Il primo passo, quindi, è stato metterci in ascolto dei giovani fino a capire che non si trattava di dare loro risposte, ma solo di vivere con loro questo momento. Ci siamo sentite chiamate ad abitare lo spazio digitale in maniera sana e senza improvvisazioni, da adulte e non da amiche e con una parola nuova. E così, abbiamo lanciato alcune proposte di incontri on line per giovani, attraverso le nostre pagine social di Se vuoi che è la nostra rivista. Spazi esclusivamente loro, durante i quali potevano ascoltare e meditare la Parola e condividere con altri giovani quello che vivevano. Attraverso questi incontri, abbiamo potuto toccare con mano quanto quel disorientamento che abbiamo sperimentato tutti, in loro ancor di più, aveva fatto strada alla domanda di senso. “Se il tempo è così breve, cosa posso fare con la mia vita? Sto facendo davvero la scelta giusta?”.

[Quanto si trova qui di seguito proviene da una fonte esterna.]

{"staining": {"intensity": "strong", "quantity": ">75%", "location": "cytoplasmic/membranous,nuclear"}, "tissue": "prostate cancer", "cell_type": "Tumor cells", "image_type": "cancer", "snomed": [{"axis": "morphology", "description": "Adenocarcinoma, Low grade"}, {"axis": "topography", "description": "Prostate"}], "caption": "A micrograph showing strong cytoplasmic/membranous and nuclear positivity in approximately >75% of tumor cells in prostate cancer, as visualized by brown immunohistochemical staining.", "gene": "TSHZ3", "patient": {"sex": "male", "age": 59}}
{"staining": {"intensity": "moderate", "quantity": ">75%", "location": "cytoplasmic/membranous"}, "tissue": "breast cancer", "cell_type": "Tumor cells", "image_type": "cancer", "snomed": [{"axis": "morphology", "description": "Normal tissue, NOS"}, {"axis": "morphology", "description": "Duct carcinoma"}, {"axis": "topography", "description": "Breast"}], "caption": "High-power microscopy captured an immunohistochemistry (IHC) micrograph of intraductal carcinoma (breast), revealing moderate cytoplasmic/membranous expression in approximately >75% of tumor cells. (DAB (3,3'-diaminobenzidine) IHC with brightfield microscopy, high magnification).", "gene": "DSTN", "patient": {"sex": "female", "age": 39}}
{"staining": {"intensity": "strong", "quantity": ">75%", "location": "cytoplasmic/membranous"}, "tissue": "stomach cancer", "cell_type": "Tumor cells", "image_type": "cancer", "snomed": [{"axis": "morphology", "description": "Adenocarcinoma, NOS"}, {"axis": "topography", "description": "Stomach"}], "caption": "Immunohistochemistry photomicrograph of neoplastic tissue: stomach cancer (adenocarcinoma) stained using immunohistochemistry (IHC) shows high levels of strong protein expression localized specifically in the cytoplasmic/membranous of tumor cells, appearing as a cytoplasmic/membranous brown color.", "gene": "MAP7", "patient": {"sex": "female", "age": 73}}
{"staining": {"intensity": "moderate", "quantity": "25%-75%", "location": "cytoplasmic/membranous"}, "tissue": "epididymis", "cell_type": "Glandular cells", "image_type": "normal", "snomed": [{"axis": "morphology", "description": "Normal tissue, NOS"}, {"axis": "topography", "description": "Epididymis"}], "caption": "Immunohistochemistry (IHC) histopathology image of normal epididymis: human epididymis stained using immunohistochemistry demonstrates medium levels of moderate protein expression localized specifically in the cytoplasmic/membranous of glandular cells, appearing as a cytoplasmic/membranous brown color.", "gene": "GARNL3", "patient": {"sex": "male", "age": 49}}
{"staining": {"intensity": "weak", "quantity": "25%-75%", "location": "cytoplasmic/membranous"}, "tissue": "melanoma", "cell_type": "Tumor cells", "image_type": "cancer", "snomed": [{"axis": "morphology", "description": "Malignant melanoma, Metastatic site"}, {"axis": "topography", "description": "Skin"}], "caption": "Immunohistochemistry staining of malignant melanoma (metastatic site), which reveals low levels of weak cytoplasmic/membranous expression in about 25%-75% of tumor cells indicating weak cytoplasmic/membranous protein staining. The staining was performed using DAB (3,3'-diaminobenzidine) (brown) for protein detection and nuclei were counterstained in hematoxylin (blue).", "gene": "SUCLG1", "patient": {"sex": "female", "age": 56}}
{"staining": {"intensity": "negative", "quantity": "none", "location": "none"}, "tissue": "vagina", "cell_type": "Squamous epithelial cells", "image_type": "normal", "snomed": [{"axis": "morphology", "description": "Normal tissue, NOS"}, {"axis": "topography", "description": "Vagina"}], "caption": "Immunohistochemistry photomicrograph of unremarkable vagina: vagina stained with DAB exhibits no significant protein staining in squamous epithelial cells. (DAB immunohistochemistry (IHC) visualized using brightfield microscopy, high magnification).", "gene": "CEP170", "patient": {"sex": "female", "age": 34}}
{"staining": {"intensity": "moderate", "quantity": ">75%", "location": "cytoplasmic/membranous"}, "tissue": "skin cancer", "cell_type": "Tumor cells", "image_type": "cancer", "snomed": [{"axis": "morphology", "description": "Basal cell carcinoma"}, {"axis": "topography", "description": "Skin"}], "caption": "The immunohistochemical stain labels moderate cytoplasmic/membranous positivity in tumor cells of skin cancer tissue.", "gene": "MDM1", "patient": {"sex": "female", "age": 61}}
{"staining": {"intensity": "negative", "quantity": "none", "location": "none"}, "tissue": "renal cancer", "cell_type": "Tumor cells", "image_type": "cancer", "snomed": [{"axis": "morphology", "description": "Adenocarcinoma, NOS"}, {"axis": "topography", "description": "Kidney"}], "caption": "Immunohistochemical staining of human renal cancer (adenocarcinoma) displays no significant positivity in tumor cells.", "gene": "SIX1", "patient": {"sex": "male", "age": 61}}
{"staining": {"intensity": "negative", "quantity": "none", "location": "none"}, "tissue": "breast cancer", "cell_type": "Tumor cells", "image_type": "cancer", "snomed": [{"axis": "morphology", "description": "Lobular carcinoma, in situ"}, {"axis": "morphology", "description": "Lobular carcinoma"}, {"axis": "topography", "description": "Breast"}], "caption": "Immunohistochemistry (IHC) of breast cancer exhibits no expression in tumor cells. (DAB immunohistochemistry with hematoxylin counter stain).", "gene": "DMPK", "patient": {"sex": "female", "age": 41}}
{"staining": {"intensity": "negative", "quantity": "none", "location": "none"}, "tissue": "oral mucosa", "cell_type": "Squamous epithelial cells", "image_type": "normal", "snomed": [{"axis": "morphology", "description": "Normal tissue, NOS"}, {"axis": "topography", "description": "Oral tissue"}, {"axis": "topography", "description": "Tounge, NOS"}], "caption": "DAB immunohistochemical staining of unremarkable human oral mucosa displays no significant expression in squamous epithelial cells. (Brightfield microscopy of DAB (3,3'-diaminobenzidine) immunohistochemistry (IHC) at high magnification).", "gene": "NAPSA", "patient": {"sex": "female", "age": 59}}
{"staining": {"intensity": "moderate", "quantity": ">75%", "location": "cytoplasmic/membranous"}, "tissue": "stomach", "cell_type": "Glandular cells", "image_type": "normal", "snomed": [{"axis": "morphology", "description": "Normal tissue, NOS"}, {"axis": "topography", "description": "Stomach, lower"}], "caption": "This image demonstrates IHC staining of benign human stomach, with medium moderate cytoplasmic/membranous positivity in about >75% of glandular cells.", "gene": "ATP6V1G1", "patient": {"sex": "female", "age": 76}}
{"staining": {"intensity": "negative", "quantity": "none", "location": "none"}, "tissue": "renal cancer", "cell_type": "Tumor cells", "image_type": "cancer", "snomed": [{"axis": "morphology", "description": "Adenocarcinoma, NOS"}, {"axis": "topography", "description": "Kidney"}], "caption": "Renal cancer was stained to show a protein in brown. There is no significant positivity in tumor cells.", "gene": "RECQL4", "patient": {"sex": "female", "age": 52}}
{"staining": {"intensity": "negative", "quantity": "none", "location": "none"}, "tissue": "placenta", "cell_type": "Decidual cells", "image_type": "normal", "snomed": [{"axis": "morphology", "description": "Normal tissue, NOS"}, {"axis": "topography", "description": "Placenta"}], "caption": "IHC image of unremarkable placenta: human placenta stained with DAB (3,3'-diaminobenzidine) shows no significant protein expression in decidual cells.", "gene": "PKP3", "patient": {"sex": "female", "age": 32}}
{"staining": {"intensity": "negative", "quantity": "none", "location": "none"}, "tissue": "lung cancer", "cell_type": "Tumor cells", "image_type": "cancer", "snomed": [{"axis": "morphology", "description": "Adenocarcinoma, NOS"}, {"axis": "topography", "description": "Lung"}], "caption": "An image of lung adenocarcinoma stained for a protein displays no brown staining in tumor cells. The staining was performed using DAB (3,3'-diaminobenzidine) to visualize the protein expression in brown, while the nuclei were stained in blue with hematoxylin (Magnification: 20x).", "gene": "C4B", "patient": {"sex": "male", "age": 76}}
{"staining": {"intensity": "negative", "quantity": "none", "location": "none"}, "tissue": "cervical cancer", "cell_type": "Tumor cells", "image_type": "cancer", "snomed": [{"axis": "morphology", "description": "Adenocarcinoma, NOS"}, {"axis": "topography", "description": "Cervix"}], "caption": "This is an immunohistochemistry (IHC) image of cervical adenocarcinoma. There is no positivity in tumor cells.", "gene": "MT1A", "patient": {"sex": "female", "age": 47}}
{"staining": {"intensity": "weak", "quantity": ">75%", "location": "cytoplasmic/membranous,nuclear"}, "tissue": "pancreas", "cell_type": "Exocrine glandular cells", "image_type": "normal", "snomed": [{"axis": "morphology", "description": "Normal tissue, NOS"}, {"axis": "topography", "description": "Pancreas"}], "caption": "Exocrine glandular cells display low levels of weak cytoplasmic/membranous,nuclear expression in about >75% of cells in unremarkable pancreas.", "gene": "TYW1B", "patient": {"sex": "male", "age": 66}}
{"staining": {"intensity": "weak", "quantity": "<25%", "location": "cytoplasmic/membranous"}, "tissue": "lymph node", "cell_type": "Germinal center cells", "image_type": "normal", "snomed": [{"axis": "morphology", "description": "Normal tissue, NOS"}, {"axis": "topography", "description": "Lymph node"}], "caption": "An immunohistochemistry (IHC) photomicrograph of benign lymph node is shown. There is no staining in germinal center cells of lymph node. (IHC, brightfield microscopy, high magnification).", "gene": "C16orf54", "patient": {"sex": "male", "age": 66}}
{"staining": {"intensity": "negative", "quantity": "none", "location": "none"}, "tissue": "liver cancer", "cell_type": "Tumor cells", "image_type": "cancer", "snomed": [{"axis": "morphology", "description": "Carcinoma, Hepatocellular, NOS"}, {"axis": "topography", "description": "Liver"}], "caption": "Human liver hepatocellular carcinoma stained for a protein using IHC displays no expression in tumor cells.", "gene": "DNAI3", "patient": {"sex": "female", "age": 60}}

Su questa scia abbiamo poi proposto una giornata on line su Instagram, per rispondere a tutte le domande che i giovani facevano. La risposta è stata inaspettata e bellissima. Successivamente, in Avvento, abbiamo allargato il target dei partecipanti, invitando non solo giovani, ma chiunque volesse partecipare e creando gruppi di condivisione di età miste. Ovviamente il mondo social è stato solo l’aggancio, ma per molti è nato un sostegno a tu per tu e personale. L’estate scorsa siamo andati nella stessa parrocchia conosciuta online per vivere con loro una missione sulla Parola in presenza, è stato veramente un tempo di grazia.
Oggi questi incontri partiti online continuano in presenza con un bel gruppetto di giovani. Per me il traguardo non sta nella quantità dei partecipanti, ma prima di tutto nel vivere questo tempo dedicato a loro come un tempo in cui ci sentiamo fortemente accompagnate e sostenute anche da chi non partecipa. Questo è bellissimo. È bellissimo che davanti alla morte abbiamo scelto, a modo nostro, la vita e l’abbiamo scelta insieme. Fragilità e forza... come ci ricorda san Paolo: «Quando sono debole è allora che sono forte».